Let us now copy `example1.txt` into the `docs` folder with a new name. 

In [31]:
cp examples/example1.txt docs/doc1.txt

In [32]:
ls docs

doc1.txt


We can also move and rename files with the `mv` command. This is similar to copying, but completely moves the file to a new location. 

In [33]:
mv examples/example2.txt docs

In [34]:
ls docs

doc1.txt  example2.txt


We can also move the file back to its original location. 

In [35]:
mv docs/example2.txt examples

If you are moving the object into the same directory but with a new object name, then you are effectively just renaming it. 

In [36]:
mv docs/doc1.txt docs/doc_new.txt

There is a more convenient way to do this, the `rename` function. The syntax here is `pattern`, `replacement`, `file(s)`.

In [37]:
!rename txt csv docs/doc_new.txt

In [38]:
ls docs

doc_new.csv


In [39]:
!rename csv txt docs/doc_new.csv

In [40]:
mv docs/doc_new.txt docs/doc1.txt

The place where `rename` is super useful is when we can use it in combination with regular expressions and **wildcards**. You would have dealt with the concept of regular expressions in the first part of the course. 

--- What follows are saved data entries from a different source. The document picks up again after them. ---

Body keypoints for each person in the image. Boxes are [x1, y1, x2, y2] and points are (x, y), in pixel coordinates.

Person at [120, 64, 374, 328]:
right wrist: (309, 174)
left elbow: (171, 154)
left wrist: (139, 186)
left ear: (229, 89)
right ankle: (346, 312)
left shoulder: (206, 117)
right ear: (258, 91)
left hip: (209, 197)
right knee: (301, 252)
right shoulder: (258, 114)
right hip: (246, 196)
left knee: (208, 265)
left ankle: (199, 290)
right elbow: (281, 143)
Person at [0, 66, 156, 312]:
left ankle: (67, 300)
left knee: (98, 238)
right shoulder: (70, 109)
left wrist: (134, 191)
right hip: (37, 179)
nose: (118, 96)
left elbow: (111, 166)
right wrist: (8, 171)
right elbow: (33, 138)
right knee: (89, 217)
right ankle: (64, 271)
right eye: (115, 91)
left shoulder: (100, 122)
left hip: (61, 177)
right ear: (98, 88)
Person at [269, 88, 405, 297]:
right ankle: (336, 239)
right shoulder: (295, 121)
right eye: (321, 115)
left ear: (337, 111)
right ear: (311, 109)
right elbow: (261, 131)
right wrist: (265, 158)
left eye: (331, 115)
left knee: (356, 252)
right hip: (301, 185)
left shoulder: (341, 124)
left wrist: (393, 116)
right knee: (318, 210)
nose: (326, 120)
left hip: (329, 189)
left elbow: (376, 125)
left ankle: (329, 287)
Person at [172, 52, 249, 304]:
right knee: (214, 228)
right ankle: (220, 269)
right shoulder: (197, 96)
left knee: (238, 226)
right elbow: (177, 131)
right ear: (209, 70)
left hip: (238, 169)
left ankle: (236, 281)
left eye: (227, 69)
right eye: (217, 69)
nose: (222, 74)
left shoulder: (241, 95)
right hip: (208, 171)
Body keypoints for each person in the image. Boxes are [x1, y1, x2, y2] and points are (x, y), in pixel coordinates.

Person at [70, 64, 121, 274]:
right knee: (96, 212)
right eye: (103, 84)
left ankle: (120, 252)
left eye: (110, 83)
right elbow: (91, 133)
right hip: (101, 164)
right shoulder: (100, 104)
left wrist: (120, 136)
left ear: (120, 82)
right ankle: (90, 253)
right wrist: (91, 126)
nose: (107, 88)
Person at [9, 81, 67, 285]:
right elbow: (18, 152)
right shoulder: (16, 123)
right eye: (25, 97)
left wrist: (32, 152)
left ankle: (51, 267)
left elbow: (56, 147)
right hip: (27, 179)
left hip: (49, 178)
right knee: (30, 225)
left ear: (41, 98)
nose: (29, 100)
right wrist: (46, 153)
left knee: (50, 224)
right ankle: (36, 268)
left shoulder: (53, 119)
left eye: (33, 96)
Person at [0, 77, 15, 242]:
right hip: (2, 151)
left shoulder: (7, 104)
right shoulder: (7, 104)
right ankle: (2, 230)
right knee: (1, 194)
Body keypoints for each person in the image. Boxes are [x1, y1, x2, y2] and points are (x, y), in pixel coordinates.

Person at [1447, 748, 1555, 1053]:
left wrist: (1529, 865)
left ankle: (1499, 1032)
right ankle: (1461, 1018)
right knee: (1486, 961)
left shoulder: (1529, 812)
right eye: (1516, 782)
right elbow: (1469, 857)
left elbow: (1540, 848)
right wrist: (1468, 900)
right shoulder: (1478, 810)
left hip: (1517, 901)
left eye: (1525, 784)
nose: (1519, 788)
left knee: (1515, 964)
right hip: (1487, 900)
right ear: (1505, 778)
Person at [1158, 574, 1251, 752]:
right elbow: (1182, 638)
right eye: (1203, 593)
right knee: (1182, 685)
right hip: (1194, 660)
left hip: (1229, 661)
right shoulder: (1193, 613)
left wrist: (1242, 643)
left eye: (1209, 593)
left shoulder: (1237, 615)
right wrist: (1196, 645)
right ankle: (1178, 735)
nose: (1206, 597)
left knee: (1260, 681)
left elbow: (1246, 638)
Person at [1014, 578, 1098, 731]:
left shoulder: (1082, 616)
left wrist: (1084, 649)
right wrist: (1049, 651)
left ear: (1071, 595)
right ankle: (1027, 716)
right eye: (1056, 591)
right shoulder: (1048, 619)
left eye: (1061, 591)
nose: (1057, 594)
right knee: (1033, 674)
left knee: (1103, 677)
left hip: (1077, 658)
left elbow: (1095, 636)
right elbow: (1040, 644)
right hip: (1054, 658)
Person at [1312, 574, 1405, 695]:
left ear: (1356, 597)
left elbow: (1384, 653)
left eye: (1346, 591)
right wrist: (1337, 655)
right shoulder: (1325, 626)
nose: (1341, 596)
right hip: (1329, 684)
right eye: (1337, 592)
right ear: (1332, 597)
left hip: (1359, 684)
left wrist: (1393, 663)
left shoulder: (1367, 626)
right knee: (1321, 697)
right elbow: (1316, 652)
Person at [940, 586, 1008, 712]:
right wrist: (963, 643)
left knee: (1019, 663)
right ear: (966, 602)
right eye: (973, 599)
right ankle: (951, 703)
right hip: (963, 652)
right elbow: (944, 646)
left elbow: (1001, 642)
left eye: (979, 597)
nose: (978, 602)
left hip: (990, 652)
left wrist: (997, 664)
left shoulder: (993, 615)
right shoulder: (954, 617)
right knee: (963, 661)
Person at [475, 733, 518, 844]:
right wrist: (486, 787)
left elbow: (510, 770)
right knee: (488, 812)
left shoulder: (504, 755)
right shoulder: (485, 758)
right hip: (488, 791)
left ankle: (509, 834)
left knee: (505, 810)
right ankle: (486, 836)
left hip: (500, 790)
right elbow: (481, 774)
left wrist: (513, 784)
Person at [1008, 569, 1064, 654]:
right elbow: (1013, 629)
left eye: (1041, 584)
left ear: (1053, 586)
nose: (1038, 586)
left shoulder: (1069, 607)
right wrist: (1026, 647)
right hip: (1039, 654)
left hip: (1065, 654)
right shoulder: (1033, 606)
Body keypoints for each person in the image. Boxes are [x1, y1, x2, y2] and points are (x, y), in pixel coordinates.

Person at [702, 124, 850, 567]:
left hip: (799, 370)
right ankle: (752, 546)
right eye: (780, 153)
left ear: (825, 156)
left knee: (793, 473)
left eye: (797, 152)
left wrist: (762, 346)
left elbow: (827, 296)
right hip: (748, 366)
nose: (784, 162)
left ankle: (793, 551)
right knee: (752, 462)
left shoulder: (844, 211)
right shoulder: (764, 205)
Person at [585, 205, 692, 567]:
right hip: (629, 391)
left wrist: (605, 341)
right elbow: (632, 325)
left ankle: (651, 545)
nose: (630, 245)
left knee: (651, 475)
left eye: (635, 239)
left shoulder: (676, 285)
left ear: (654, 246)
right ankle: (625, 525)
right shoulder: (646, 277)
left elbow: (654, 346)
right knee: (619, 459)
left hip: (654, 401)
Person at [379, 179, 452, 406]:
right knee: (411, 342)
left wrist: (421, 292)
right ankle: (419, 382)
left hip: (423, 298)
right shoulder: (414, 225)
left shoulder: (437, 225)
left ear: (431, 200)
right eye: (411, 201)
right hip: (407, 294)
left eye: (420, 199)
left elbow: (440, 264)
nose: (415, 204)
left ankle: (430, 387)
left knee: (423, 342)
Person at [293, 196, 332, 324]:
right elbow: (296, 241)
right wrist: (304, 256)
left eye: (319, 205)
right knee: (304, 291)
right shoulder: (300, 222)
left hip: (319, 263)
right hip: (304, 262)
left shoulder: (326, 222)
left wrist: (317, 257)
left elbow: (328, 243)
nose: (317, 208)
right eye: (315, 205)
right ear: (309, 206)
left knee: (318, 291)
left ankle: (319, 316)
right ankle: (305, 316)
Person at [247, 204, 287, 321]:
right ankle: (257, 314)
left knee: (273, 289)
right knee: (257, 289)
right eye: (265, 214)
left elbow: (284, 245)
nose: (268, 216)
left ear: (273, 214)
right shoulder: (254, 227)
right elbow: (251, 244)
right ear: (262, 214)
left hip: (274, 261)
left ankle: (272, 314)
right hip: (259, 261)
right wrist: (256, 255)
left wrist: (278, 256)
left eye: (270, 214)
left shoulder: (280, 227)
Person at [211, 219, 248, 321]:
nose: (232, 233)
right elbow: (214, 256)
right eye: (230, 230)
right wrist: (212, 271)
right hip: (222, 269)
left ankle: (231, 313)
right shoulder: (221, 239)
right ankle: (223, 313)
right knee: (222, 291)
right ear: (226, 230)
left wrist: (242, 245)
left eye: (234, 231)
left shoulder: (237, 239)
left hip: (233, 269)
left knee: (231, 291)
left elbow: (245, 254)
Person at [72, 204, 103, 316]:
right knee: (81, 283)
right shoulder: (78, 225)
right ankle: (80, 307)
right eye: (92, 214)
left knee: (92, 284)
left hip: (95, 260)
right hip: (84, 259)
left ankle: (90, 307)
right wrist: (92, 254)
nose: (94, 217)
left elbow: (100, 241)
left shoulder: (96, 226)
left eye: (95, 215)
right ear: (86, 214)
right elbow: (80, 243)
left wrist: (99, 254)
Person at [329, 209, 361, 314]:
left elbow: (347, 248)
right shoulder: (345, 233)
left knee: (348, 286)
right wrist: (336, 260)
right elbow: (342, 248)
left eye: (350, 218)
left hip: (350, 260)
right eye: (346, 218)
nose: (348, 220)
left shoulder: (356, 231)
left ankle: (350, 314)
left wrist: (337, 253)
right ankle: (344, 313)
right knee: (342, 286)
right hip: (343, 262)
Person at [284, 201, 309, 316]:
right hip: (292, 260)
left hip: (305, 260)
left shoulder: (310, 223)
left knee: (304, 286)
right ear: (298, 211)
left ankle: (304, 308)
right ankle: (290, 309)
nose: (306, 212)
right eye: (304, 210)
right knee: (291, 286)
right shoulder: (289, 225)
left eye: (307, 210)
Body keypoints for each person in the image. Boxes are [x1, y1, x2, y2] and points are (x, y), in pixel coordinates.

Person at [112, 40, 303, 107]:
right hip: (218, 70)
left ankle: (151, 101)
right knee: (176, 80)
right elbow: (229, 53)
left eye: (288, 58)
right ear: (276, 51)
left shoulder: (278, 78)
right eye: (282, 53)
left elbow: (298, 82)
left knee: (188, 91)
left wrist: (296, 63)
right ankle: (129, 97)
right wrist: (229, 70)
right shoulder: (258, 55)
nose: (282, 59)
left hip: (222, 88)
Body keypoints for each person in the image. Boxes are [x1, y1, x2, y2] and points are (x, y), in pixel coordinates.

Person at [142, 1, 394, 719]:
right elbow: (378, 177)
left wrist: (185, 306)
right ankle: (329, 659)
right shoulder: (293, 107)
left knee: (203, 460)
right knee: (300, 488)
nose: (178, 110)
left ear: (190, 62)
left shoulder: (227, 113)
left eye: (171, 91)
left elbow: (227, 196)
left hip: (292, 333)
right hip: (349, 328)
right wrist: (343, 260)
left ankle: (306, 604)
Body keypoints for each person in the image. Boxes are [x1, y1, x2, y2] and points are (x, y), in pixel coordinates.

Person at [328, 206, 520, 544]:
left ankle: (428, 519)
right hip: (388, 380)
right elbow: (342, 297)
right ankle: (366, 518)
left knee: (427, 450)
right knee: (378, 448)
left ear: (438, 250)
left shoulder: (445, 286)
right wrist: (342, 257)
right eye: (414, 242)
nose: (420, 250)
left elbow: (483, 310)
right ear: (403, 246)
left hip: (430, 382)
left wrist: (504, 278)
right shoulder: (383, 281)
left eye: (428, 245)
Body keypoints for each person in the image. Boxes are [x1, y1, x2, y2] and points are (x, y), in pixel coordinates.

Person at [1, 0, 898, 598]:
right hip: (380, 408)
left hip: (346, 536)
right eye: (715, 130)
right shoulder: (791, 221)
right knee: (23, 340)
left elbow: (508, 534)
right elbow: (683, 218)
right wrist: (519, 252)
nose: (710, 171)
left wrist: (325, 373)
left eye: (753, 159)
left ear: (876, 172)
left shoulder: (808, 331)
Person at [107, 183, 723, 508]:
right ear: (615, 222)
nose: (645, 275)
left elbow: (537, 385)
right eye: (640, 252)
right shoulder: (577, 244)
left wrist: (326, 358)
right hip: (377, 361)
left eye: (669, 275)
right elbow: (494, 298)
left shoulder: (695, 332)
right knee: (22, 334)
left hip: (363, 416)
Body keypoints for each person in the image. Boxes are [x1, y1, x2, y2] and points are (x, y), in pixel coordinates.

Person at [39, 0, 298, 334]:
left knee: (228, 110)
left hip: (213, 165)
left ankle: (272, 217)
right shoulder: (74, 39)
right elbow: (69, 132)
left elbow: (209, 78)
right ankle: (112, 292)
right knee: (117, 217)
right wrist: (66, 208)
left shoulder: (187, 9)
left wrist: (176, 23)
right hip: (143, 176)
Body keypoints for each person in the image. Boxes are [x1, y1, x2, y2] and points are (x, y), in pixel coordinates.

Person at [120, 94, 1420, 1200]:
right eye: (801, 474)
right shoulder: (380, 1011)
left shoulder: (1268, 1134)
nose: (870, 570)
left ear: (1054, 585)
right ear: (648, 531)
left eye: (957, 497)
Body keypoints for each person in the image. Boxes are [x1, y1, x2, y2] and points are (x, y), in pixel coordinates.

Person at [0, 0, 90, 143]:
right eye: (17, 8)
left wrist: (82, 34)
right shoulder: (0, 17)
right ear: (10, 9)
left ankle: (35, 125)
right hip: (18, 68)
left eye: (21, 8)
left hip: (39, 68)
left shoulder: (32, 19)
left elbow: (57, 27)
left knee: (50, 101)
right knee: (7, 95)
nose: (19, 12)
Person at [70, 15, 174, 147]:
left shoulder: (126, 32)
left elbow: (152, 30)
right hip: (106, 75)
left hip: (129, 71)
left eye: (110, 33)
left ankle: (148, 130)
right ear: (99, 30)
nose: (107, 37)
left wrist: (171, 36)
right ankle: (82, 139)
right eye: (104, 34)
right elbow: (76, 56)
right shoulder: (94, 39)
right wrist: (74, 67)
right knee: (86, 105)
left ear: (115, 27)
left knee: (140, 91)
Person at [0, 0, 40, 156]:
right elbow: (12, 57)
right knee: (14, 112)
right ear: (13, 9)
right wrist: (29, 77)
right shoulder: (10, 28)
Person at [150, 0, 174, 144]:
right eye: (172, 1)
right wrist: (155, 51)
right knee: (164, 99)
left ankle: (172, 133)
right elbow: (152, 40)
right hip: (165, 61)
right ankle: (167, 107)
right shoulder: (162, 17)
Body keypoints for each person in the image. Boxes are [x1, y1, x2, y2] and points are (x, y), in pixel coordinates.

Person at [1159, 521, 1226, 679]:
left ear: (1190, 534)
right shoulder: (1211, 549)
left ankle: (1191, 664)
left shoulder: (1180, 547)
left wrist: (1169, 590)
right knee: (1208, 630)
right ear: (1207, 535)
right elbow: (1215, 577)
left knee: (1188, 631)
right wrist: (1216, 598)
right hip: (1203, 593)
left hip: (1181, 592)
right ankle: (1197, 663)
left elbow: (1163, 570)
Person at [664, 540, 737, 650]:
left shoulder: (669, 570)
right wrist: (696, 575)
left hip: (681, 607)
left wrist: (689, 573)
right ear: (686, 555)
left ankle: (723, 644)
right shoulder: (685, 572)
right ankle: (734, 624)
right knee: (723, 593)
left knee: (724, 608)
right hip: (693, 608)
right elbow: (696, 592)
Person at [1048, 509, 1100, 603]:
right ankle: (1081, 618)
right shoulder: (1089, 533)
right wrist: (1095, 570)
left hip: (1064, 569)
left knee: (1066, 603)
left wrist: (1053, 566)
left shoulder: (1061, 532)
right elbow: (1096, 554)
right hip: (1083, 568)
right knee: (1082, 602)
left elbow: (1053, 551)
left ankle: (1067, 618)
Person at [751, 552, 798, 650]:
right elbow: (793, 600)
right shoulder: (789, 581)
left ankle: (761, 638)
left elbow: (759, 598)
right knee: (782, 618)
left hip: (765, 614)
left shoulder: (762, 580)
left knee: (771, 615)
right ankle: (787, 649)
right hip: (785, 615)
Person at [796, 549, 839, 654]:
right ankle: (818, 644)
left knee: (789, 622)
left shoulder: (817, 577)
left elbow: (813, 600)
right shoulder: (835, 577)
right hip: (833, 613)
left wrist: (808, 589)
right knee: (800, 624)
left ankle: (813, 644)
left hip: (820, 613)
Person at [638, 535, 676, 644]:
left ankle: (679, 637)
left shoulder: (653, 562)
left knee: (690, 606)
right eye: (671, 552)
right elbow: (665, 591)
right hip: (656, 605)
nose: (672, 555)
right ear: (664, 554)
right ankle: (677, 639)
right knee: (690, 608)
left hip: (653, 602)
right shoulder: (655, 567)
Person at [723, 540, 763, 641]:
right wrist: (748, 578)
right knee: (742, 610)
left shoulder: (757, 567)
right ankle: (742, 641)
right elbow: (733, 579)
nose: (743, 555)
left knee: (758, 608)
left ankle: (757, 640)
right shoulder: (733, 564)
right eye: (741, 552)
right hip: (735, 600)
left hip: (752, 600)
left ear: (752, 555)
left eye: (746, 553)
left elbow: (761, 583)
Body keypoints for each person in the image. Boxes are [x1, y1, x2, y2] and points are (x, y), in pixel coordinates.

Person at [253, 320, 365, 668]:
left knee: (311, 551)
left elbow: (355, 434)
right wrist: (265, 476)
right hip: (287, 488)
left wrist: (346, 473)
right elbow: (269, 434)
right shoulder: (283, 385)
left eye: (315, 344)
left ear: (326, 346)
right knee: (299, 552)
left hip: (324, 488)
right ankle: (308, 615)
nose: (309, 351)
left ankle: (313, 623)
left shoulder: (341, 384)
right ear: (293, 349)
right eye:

With these methods we could change all the `.txt` file extensions in the exmamples folder to `.csv` in one line. 

In [41]:
!rename txt csv examples/* # the star represents the wild card expression here

In [42]:
ls examples

example1.csv  example2.csv


We can then just as easily change it back, with a similar command. Make sure you understand what is happening here. 

In [43]:
!rename csv txt examples/* 

In [44]:
ls examples

example1.txt  example2.txt


Wildcards are special characters that can be used as a replacement for other characters. The two most important ones are the `*` and `?`.